WORK ITEM
Copy out exactly the lines from the line containing "Dertil må svaret" to the end of the listing.

⁂

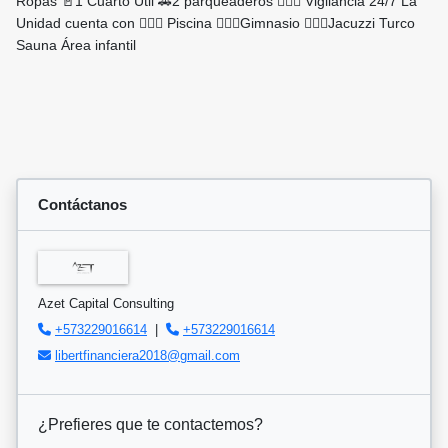
Ropas 🚪1 Cuarto Útil 🚗2 parqueaderos 👮🏽‍♂️ Vigilancia 24/7 La
Unidad cuenta con 🏊🏽‍♂️ Piscina 🏋🏽‍♂️Gimnasio 🧖🏽‍♂️Jacuzzi Turco
Sauna Área infantil
Contáctanos
Azet Capital Consulting
+573229016614
|
+573229016614
libertfinanciera2018@gmail.com
¿Prefieres que te contactemos?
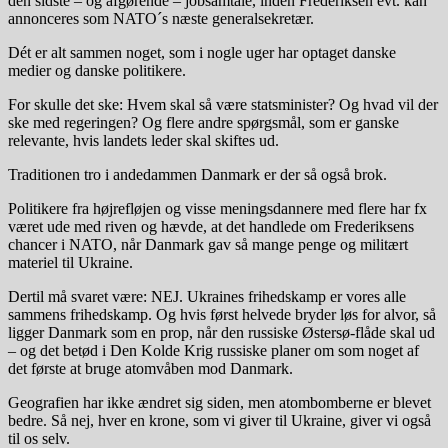
den sidste – og afgørende – jobsamtale, inden Frederiksen evt. kan
annonceres som NATO´s næste generalsekretær.
Dét er alt sammen noget, som i nogle uger har optaget danske
medier og danske politikere.
For skulle det ske: Hvem skal så være statsminister? Og hvad vil der
ske med regeringen? Og flere andre spørgsmål, som er ganske
relevante, hvis landets leder skal skiftes ud.
Traditionen tro i andedammen Danmark er der så også brok.
Politikere fra højrefløjen og visse meningsdannere med flere har fx
været ude med riven og hævde, at det handlede om Frederiksens
chancer i NATO, når Danmark gav så mange penge og militært
materiel til Ukraine.
Dertil må svaret være: NEJ. Ukraines frihedskamp er vores alle
sammens frihedskamp. Og hvis først helvede bryder løs for alvor, så
ligger Danmark som en prop, når den russiske Østersø-flåde skal ud
– og det betød i Den Kolde Krig russiske planer om som noget af
det første at bruge atomvåben mod Danmark.
Geografien har ikke ændret sig siden, men atombomberne er blevet
bedre. Så nej, hver en krone, som vi giver til Ukraine, giver vi også
til os selv.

⁂

EXPECTED ANSWER
Dertil må svaret være: NEJ. Ukraines frihedskamp er vores alle
sammens frihedskamp. Og hvis først helvede bryder løs for alvor, så
ligger Danmark som en prop, når den russiske Østersø-flåde skal ud
– og det betød i Den Kolde Krig russiske planer om som noget af
det første at bruge atomvåben mod Danmark.
Geografien har ikke ændret sig siden, men atombomberne er blevet
bedre. Så nej, hver en krone, som vi giver til Ukraine, giver vi også
til os selv.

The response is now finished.